Lay out every line of text in the items below as a JSON list of strings, one string per line, with blank lines omitted. Don't include the pictures in your answer.

(Data under study Opens)

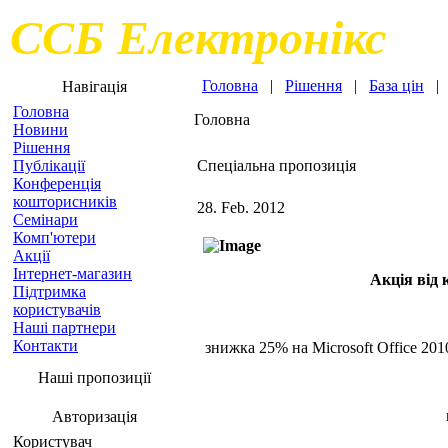
ССБ Електронікс
Головна
|
Рішення
|
База цін
Навігація
Головна
Головна
Новини
Рішення
Публікації
Спеціальна пропозиція
Конференція
кошторисників
28. Feb. 2012
Семінари
Комп'ютери
Акції
Інтернет-магазин
Акція від 
Підтримка
користувачів
Наші партнери
Контакти
знижка 25% на Microsoft Office 20
Наші пропозиції
Авторизація
Користувач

(Data under study Closes)

◆ **Task solution**:
[
  "ССБ Електронікс",
  "Головна",
  "|",
  "Рішення",
  "|",
  "База цін",
  "Навігація",
  "Головна",
  "Головна",
  "Новини",
  "Рішення",
  "Публікації",
  "Спеціальна пропозиція",
  "Конференція",
  "кошторисників",
  "28. Feb. 2012",
  "Семінари",
  "Комп'ютери",
  "Акції",
  "Інтернет-магазин",
  "Акція від ",
  "Підтримка",
  "користувачів",
  "Наші партнери",
  "Контакти",
  "знижка 25% на Microsoft Office 20",
  "Наші пропозиції",
  "Авторизація",
  "Користувач"
]